Tips for getting better output

  • For lottery draws or contest winners, always use integer mode with no duplicates for a fair, audit-friendly sequence.
  • Pair with a seed based on current time if you need reproducible sequences for testing—but note this tool uses cryptographic randomness and doesn't expose seeding.
  • When generating decimals for statistical sampling, set precision to at least 6 places to avoid discretization artifacts.
  • To avoid bias, ensure the requested range is not an exact power of 2 when using rejection sampling; the tool handles this internally.

vs other random sources

How does this browser-based generator stack up against common programmatic alternatives?

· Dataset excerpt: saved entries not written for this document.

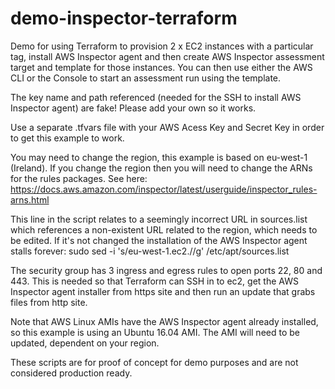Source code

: # demo-inspector-terraform
Demo for using Terraform to provision 2 x EC2 instances with a particular tag, install AWS Inspector agent and then create AWS Inspector assessment target and template for those instances. You can then use either the AWS CLI or the Console to start an assessment run using the template.

The key name and path referenced (needed for the SSH to install AWS Inspector agent) are fake! Please add your own so it works. 

Use a separate .tfvars file with your AWS Acess Key and Secret Key in order to get this example to work. 

You may need to change the region, this example is based on eu-west-1 (Ireland). If you change the region then you will need to change the ARNs for the rules packages. See here: https://docs.aws.amazon.com/inspector/latest/userguide/inspector_rules-arns.html

This line in the script relates to a seemingly incorrect URL in sources.list which references a non-existent URL related to the region, which needs to be edited. If it's not changed the installation of the AWS Inspector agent stalls forever:
sudo sed -i 's/eu-west-1\.ec2\.//g' /etc/apt/sources.list

The security group has 3 ingress and egress rules to open ports 22, 80 and 443. This is needed so that Terraform can SSH in to ec2, get the AWS Inspector agent installer from https site and then run an update that grabs files from http site. 

Note that AWS Linux AMIs have the AWS Inspector agent already installed, so this example is using an Ubuntu 16.04 AMI. The AMI will need to be updated, dependent on your region.

These scripts are for proof of concept for demo purposes and are not considered production ready.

This toolPython random moduleSpreadsheet (RAND)
Randomness sourcecryptographic (crypto.getRandomValues)Mersenne Twister (predictable)Spreadsheet-specific PRNG (often linear congruential)
Integer / decimalBoth, with configurable decimal placesrandint() for integers, uniform() for decimalsRAND() only returns decimals; RANDBETWEEN() for integers
Duplicate handlingOptional enforced uniqueness client-sideManual coding (sample() or while loops)No built-in; requires drag and manual check
Privacy & offlineFully offline, no network callsScript runs locally, but code must be trustedOnline spreadsheet sends data to server

A bit of history

The concept of generating random numbers mechanically dates to dice in antiquity (3000 BCE). In computing, John von Neumann proposed the Middle-Square method in 1946, but modern cryptographically secure pseudo-random number generators (CSPRNGs) emerged in the 1990s with algorithms like Yarrow (1999) and Fortuna. The Web Crypto API was standardized in 2014, giving browser applications direct access to the operating system’s entropy pool — replacing the weaker Math.random() which, on most engines, uses a non-cryptographic PRNG like xorshift128+.

FAQ

Is the randomness really random?

It uses crypto.getRandomValues — the browser's cryptographically-secure source. Suitable for raffles and other high-stakes draws.

Can I generate numbers with duplicates?

By default, yes — each draw is independent, so duplicates are possible. To pick unique numbers from a range, generate more than you need and dedupe with Remove Duplicate Lines.

Can I get decimal numbers?

The default is integer-only. For decimals, multiply your bounds and divide the output (e.g. min=0, max=10000, then divide by 100 in your head).

How does this compare to a physical die?

Indistinguishable for any practical purpose. The cryptographic randomness is at least as fair as any physical die or coin you could roll.